When an organisation operates in two or more EU member states, the organisation has an obligation to determine who their lead supervisory authority is, for example, the Information Commissioner’s Office (ICO) in the UK. In determining who the lead supervisory authority is the following criteria are used:
- When a data subject’s data is processed or stored in more than one member state, the whereabouts within the EU of the main administrative centre of the organisation is key.. This will be where the decisions on the purposes for storing and processing data are made by ‘persons having significant control’ of the organisation.
- When all data storage and data processing is conducted in a single state, the supervisory authority for that state will automatically be the lead authority.
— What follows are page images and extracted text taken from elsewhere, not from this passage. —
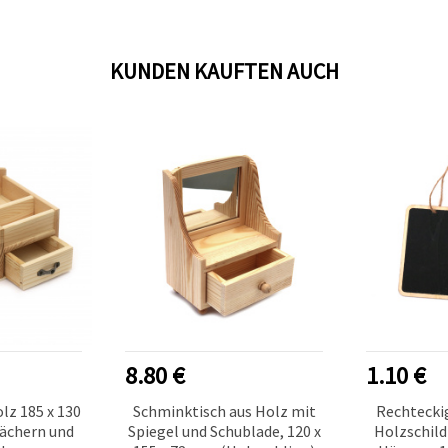
Bastelprojekten
KUNDEN KAUFTEN AUCH
8.80 €
1.10 €
lz 185 x 130
Schminktisch aus Holz mit
Rechteckig
Fächern und
Spiegel und Schublade, 120 x
Holzschild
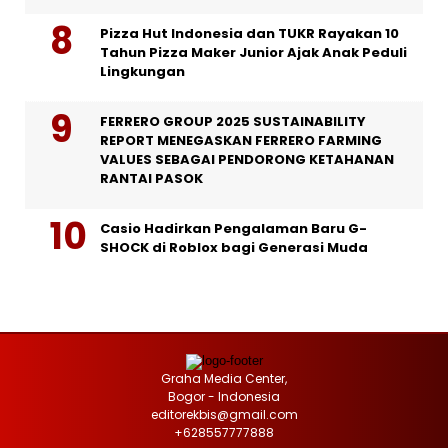
Pizza Hut Indonesia dan TUKR Rayakan 10
Tahun Pizza Maker Junior Ajak Anak Peduli
Lingkungan
FERRERO GROUP 2025 SUSTAINABILITY
REPORT MENEGASKAN FERRERO FARMING
VALUES SEBAGAI PENDORONG KETAHANAN
RANTAI PASOK
Casio Hadirkan Pengalaman Baru G-
SHOCK di Roblox bagi Generasi Muda
Graha Media Center,
Bogor - Indonesia
editorekbis@gmail.com
+628557777888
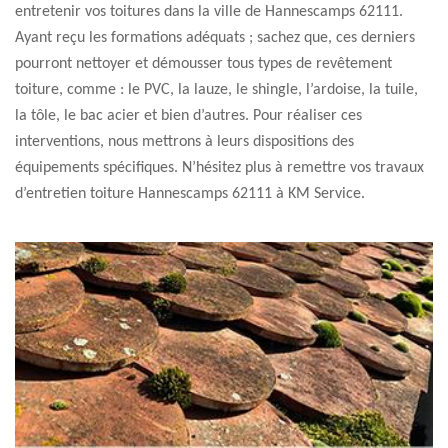
entretenir vos toitures dans la ville de Hannescamps 62111.
Ayant reçu les formations adéquats ; sachez que, ces derniers
pourront nettoyer et démousser tous types de revêtement
toiture, comme : le PVC, la lauze, le shingle, l’ardoise, la tuile,
la tôle, le bac acier et bien d’autres. Pour réaliser ces
interventions, nous mettrons à leurs dispositions des
équipements spécifiques. N’hésitez plus à remettre vos travaux
d’entretien toiture Hannescamps 62111 à KM Service.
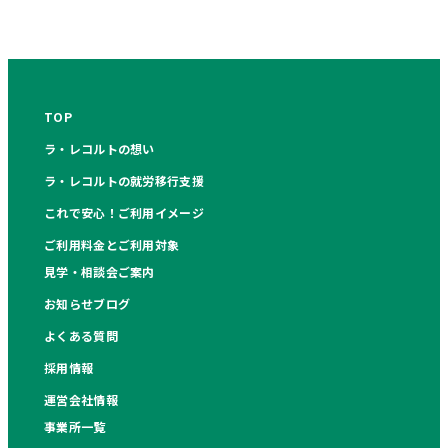
TOP
ラ・レコルトの想い
ラ・レコルトの就労移行支援
これで安心！ご利用イメージ
ご利用料金とご利用対象
見学・相談会ご案内
お知らせブログ
よくある質問
採用情報
運営会社情報
事業所一覧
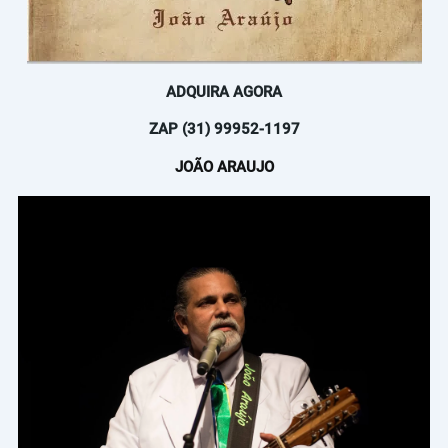
ADQUIRA AGORA
ZAP (31) 99952-1197
JOÃO ARAUJO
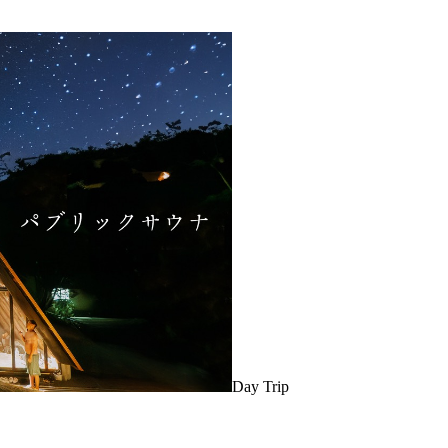
Day Trip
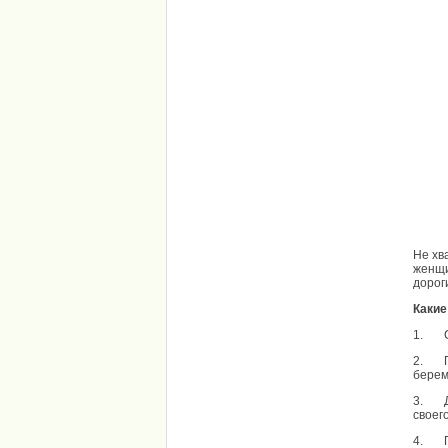
Не хв
женщи
дорог
Какие
1. Са
2. Пе
берем
3. Да
своег
4. По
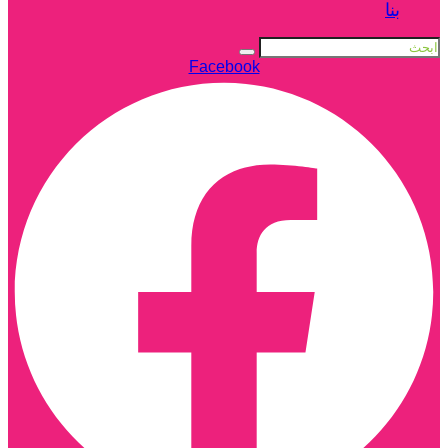
بنا
Facebook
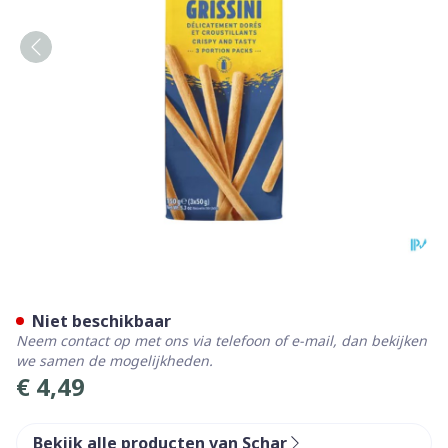
Schar Apero Grissini 200g 
Niet beschikbaar
Neem contact op met ons via telefoon of e-mail, dan bekijken
we samen de mogelijkheden.
€ 4,49
Bekijk alle producten van Schar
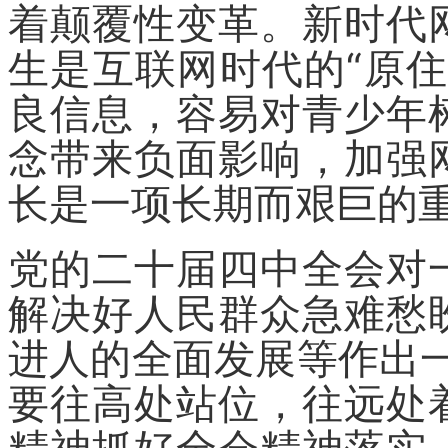
着颠覆性变革。新时代
生是互联网时代的“原
良信息，容易对青少年
念带来负面影响，加强
长是一项长期而艰巨的
党的二十届四中全会对
解决好人民群众急难愁
进人的全面发展等作出
要往高处站位，往远处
To illustrate this, if an organisation has administrative centres in the UK, France, and Italy, but all data processing and data storage is carried out in Italy, then the Italian Data Protection Agency (IDPA) is the supervisory authority regardless of the state originating the data.
Should an organisation wish to transfer data outside the EU to either a third country or to an international organisation, the GDPR imposes restrictions that are aimed at ensuring a level of protection for the individual that is at least the equivalent of the GDPR An individual’s personal data may only be transferred outside the EU if all the conditions of Chapter V of the GDPR are met. The minutiae of Chapter V are beyond the scope of this blog. However, a brief outline that would serve as a very loose rule is that data transfers are permissible if the Commission has decided that a third country, territory or an international organisation with an administration centre in an otherwise non-compliant country outside the EU has ensured and proved an adequate level of protection.
Any organisation wishing to transfer data outside the EU for whatever purpose should seek not only the advice, but also the consent of their supervisory authority. Supervisory authorities are not there only to enforce the GDPR, but to assist organisations and individuals to understand and be compliant with the full requirements of the legislation.